Dataset records |

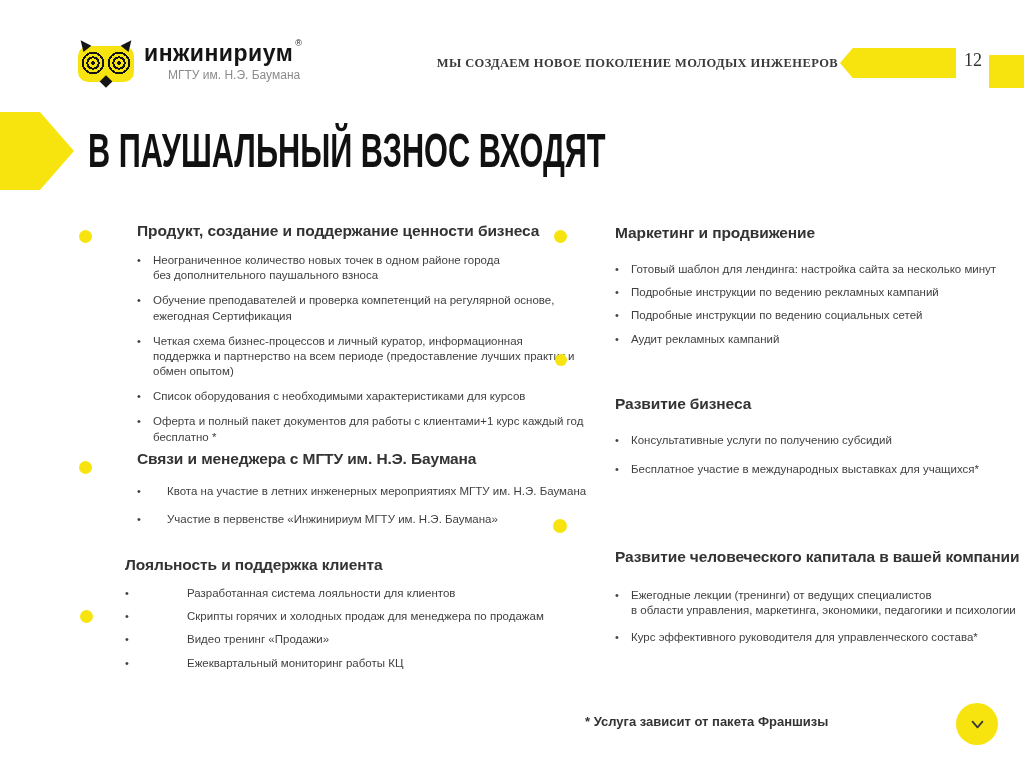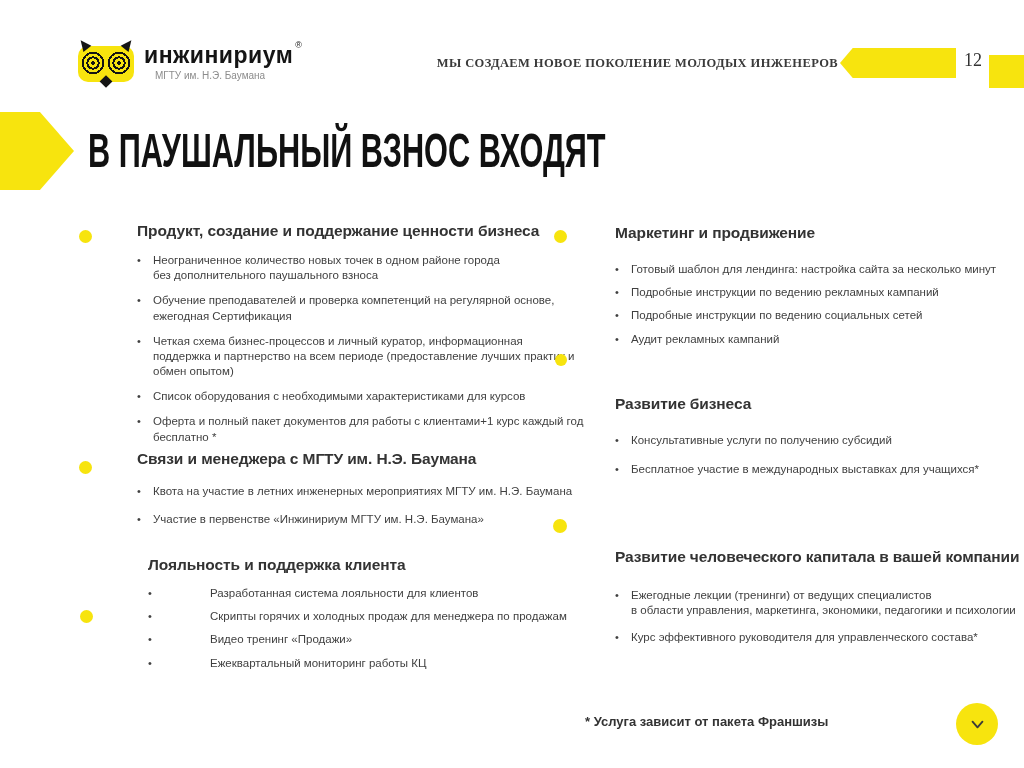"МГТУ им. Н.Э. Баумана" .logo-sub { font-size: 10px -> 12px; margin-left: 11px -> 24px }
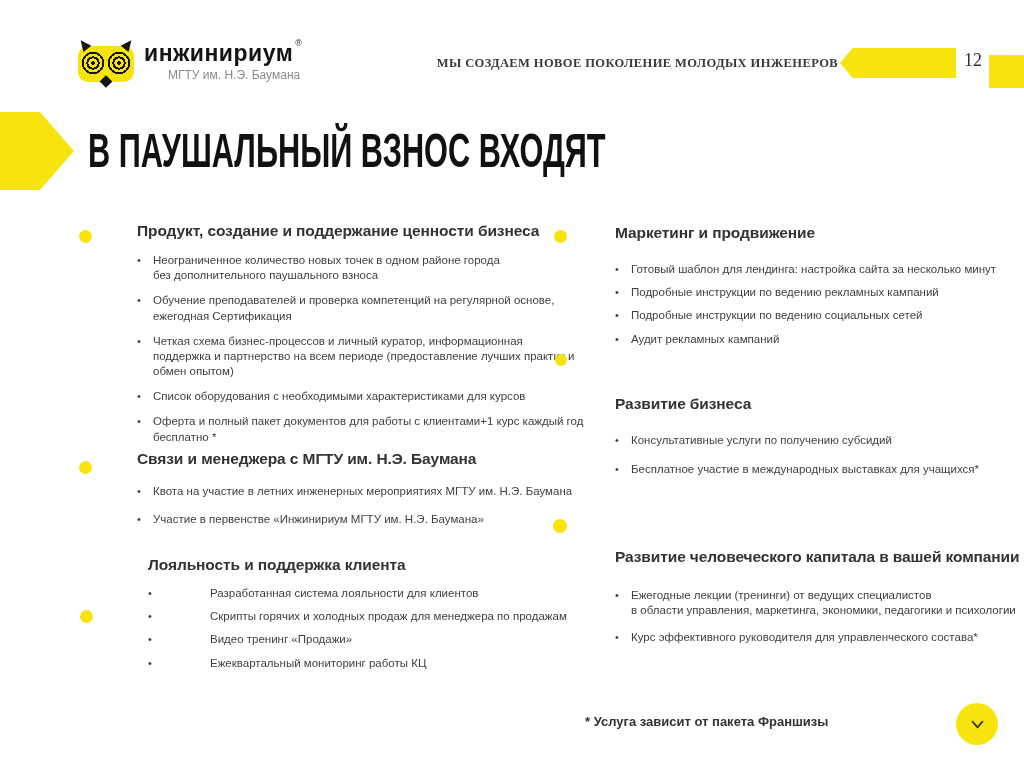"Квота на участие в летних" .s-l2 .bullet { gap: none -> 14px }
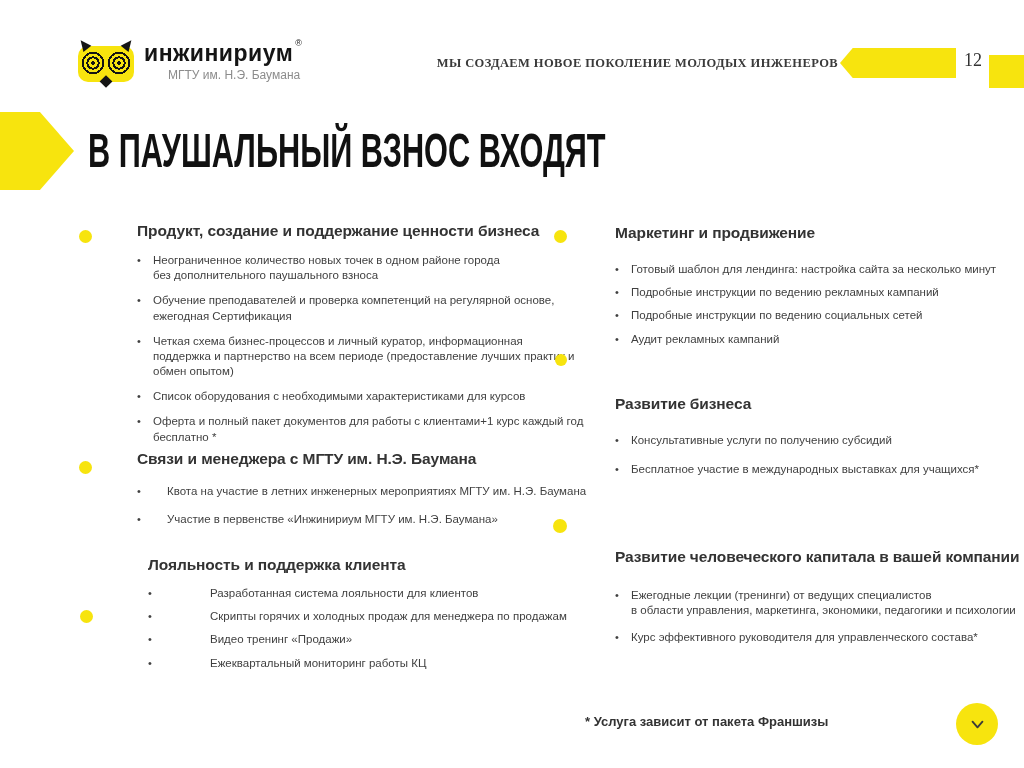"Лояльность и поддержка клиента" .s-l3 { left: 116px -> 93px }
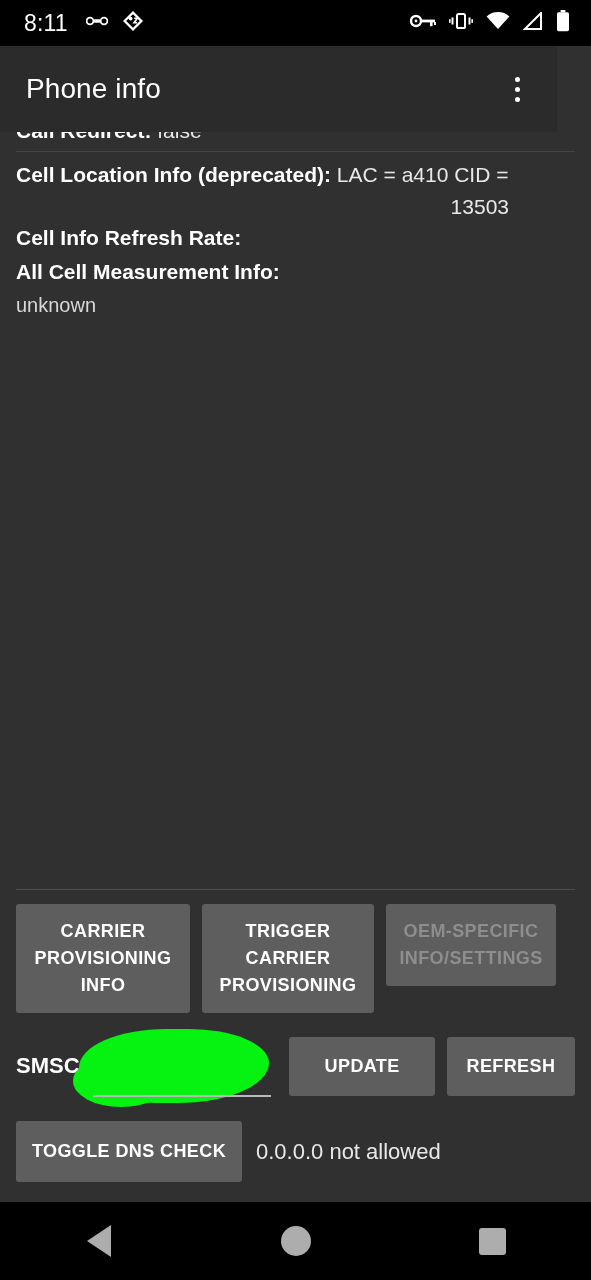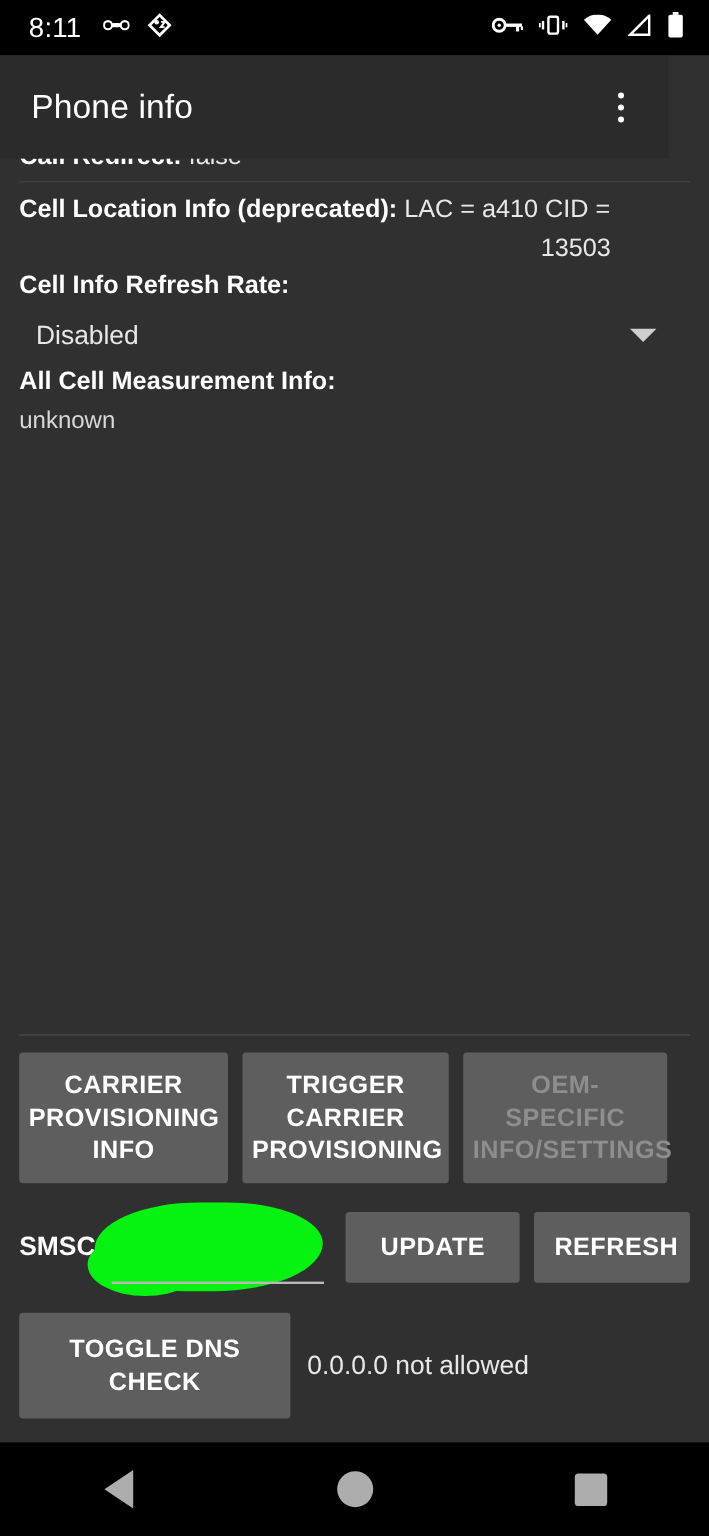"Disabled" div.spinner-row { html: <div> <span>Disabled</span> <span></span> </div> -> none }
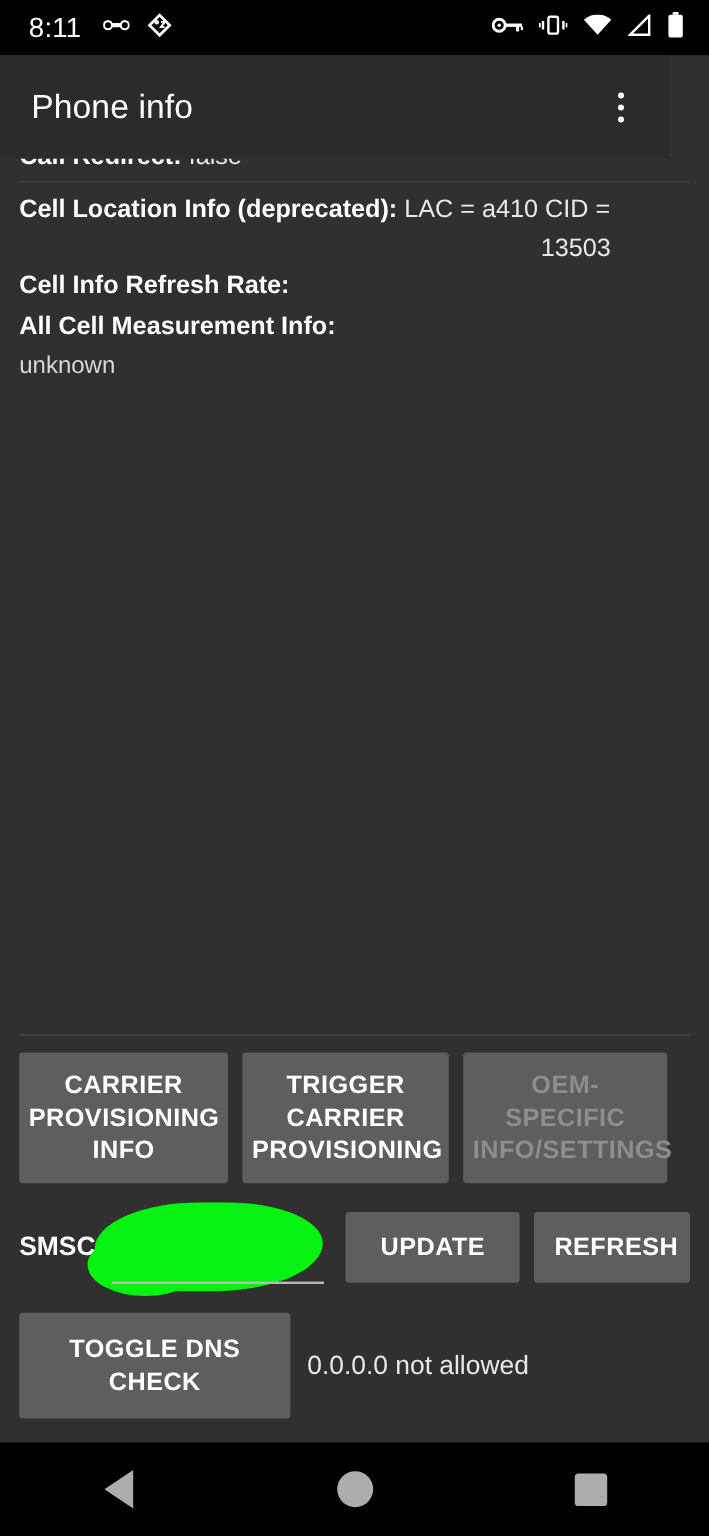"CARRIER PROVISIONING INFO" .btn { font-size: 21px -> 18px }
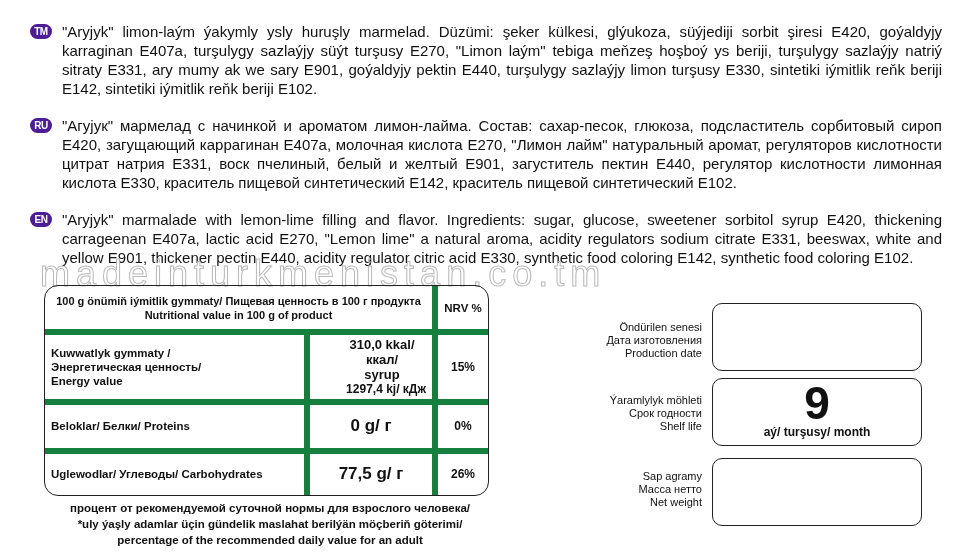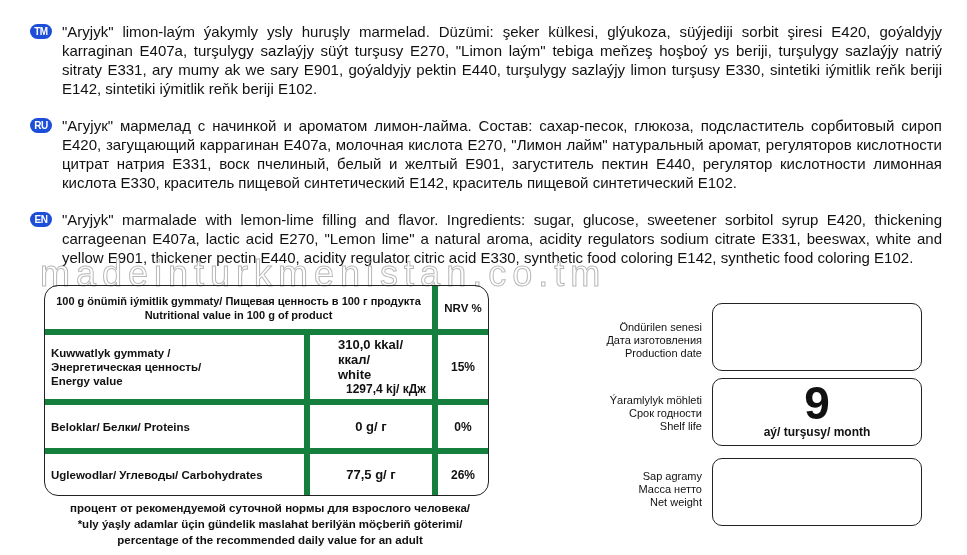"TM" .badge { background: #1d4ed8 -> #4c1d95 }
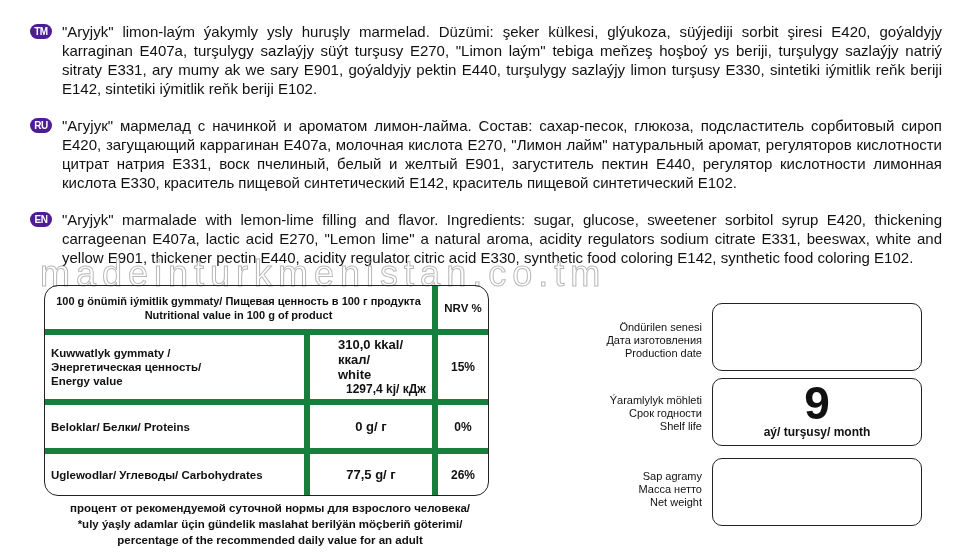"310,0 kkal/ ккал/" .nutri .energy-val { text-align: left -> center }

Exercise prompt | Pictures are to be omitted. Print exactly the lines from the line containing "background: #1d4ed8 ->" through the final line of the material above, both included.

Exercise response |
"TM" .badge { background: #1d4ed8 -> #4c1d95 }
"310,0 kkal/ ккал/" .nutri .energy-val { text-align: left -> center }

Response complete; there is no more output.